Idas e voltas na Câmara do Senado sobre o cargo de primeiro-ministro inglês entre Marcello Pera e Dario Parrini do Partido Democrata durante a análise do projeto de lei Casellati. O ex-presidente do Senado pediu para falar sobre a ordem do dia e disse: «Senhor Presidente, gostaria de lhe perguntar se não pode considerar suspender os trabalhos da Assembleia por dez minutos, para digerir a notícia de que estamos recebendo agora agências, nomeadamente que o Primeiro-Ministro da Grã-Bretanha está a viajar para o Palácio de Buckingham para pedir a dissolução do Parlamento em 30 de Maio e para convocar eleições gerais em 4 de Julho. Você entende que este é o único negro no comando e devemos refletir sobre essa experiência”, acrescentou ironicamente, referindo-se ao seu discurso de ontem.

Parrini respondeu num discurso subsequente: «O Presidente Pera traçou um paralelo entre o seu cargo de primeiro-ministro e o cargo de primeiro-ministro britânico, mas você é infeliz neste paralelismo. Informo que o primeiro-ministro inglês não é eleito diretamente pelo povo, e dou-vos a notícia de que Sunak é o terceiro primeiro-ministro da legislatura: o primeiro foi Boris Johnson, o segundo foi Liz Truss, que foi um desastre, e Sunak foi o terceiro. E vou dar-vos outra notícia: o Primeiro-Ministro britânico, tal como o Primeiro-Ministro sueco, tem o poder de dissolver o Parlamento porque esses dois países são monarquias, não têm Presidente da República. O que a Itália tem a ver com esses dois países”, concluiu, sob aplausos dos senadores da oposição.

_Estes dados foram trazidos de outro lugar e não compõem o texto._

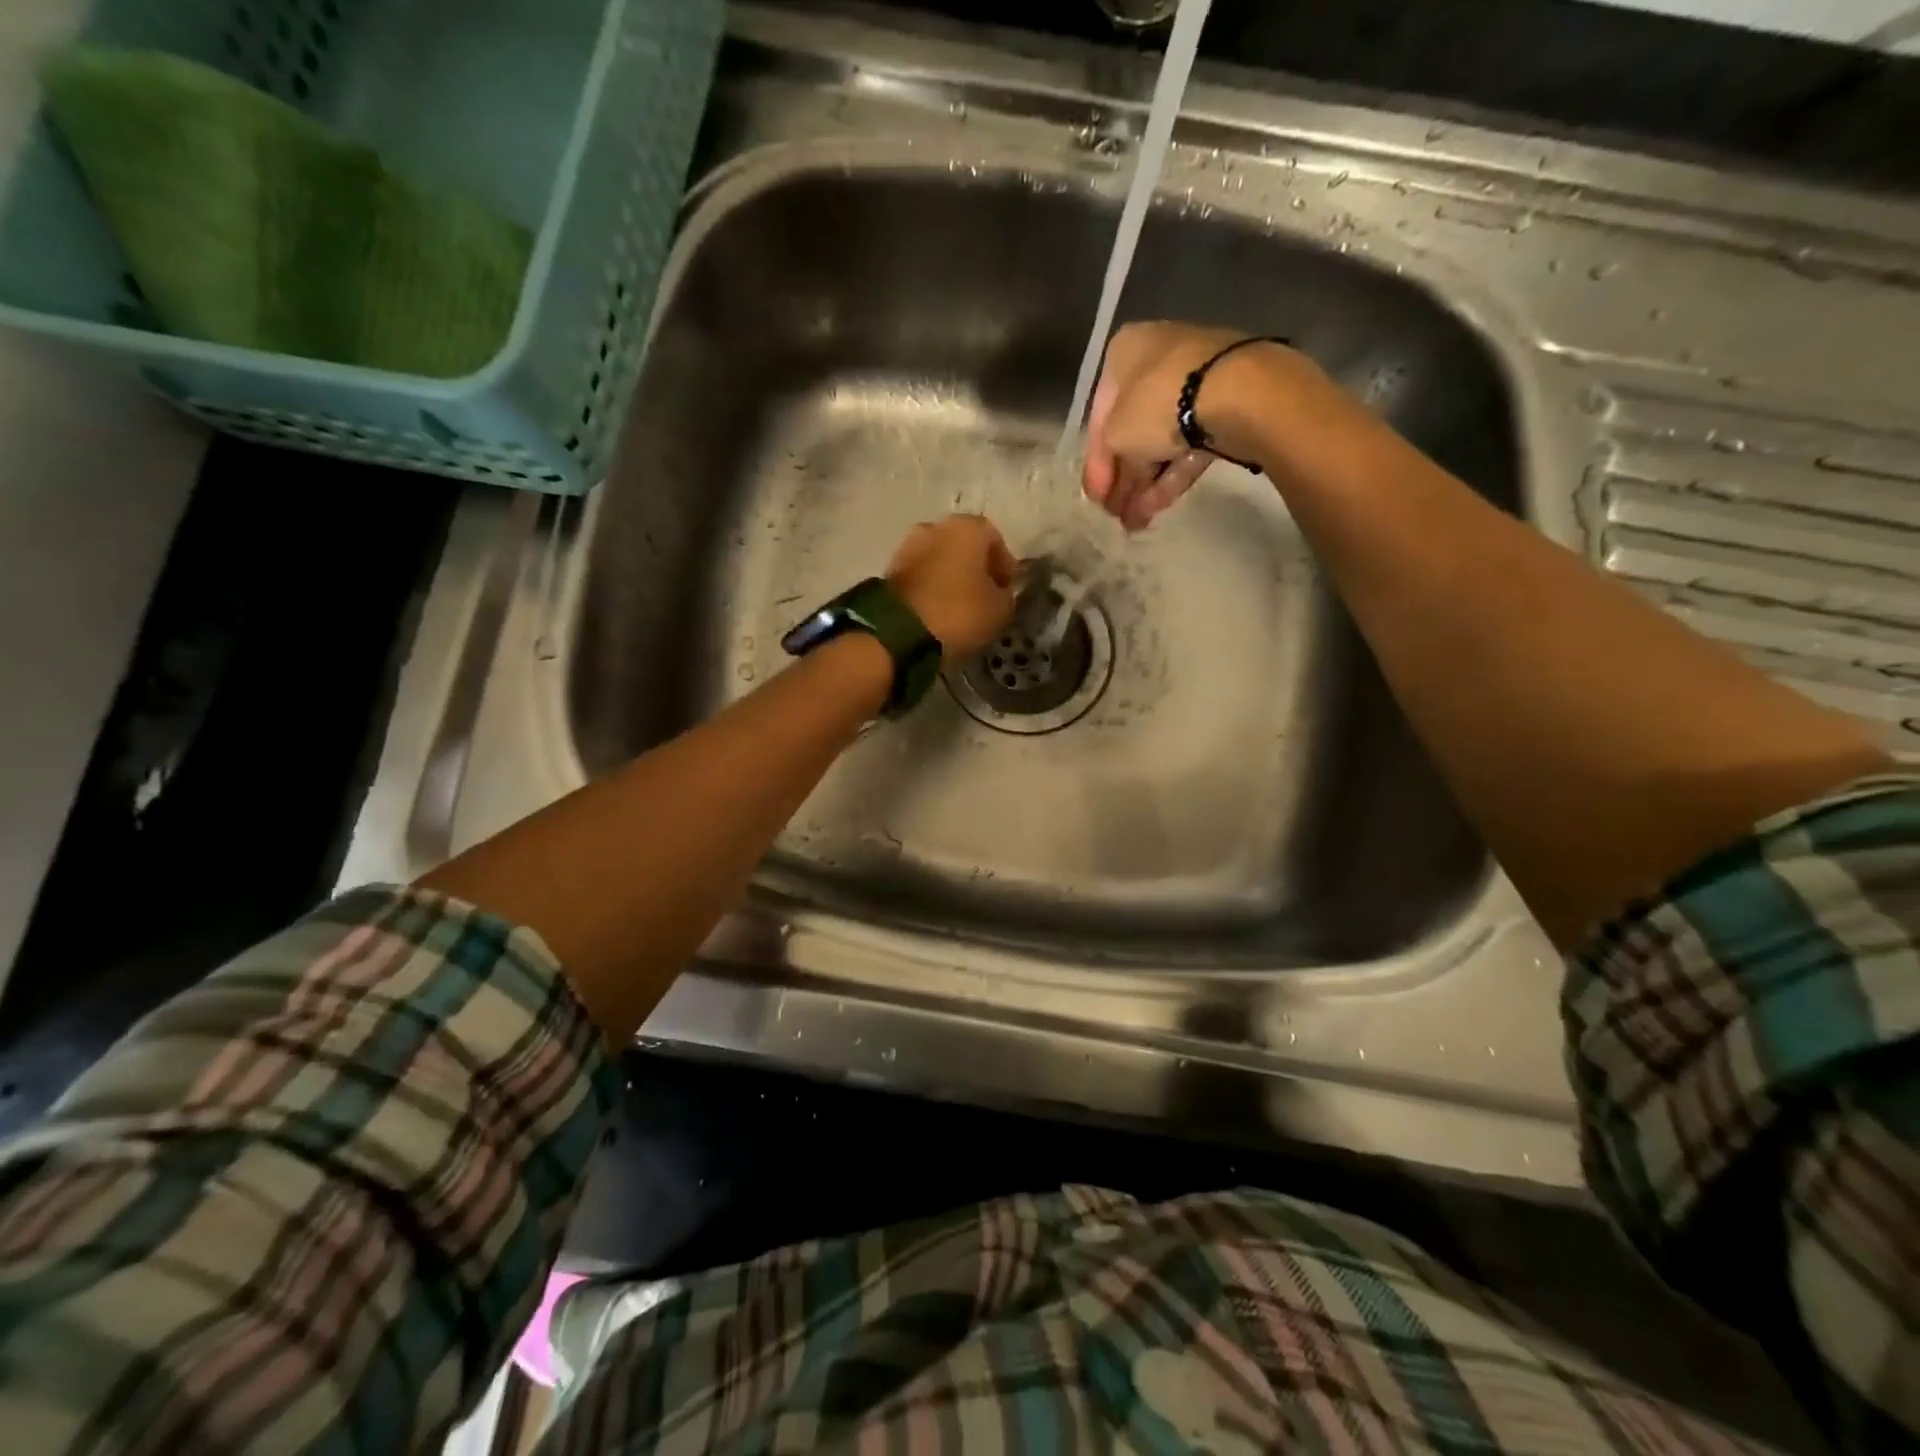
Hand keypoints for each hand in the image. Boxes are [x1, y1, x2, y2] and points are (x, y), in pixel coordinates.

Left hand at [887, 514, 1017, 657]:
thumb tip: (999, 593)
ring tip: (959, 605)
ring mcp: (908, 546)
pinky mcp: (889, 569)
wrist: (898, 632)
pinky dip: (931, 586)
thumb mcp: (999, 610)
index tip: (1007, 589)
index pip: (995, 539)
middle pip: (963, 545)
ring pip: (939, 558)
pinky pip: (920, 574)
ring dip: (950, 576)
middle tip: (984, 595)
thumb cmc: (958, 613)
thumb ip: (1005, 596)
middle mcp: (935, 527)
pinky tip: (937, 609)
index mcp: (967, 528)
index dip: (1004, 565)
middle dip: (975, 567)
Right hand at [1084, 322, 1303, 529]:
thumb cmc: (1157, 403)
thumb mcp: (1115, 436)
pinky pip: (1189, 444)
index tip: (1095, 498)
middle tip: (1114, 514)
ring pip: (1162, 441)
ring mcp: (1195, 380)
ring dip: (1144, 485)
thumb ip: (1107, 463)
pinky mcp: (1225, 404)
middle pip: (1133, 429)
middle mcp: (1157, 359)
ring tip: (1135, 524)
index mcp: (1123, 353)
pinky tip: (1155, 510)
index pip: (1100, 414)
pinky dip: (1171, 477)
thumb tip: (1111, 487)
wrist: (1236, 391)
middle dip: (1123, 478)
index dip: (1095, 462)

A Rússia aplica o primeiro “canguru”

O presidente do Senado, Ignazio La Russa, solicitou pela primeira vez, já à segunda emenda ao projeto de lei do primeiro-ministro, a chamada regra canguru. Permite que uma série de alterações semelhantes, que diferem apenas ligeiramente, sejam rejeitadas numa única votação. Especificamente, a oposição apresentou uma série de alterações relativas ao poder do chefe de Estado de nomear senadores vitalícios. A primeira emenda fixou em 10 o número de senadores vitalícios que poderiam ser nomeados pelo Presidente da República, e as alterações subsequentes aumentaram esse número para um. Foi um “mini-canguru” porque a votação única permitiu evitar a votação de apenas outras nove alterações.

Bocha (Pd): “Canguru sem regras, pedimos líderes de grupo”

«Pedimos que uma Conferência de Líderes de Grupo seja convocada amanhã de manhã, antes do início dos trabalhos da Câmara. Gostaríamos de ter as regras do jogo claras antes de entrar na Câmara. Temos 144 alterações ao artigo 1.º. Com o mecanismo que nos foi comunicado não antes dos pareceres, mas depois dos pareceres e, portanto, durante as votações, podem saltar dos cálculos que estamos a fazer de 42 para 69 alterações e se esse fosse o caso, com este mecanismo comunicado precipitadamente entre uma disputa e outra, um terço do montante das alterações ao artigo 1º foi perdido. Se estas são as regras do jogo, pedimos clareza porque afirmamos conhecer as regras do jogo antes de entrar. Câmara. Se assim não fosse, seria um vale-tudo que não faria bem a ninguém.” O senador Francesco Boccia, presidente do grupo Pd, disse isso na Câmara do Palazzo Madama.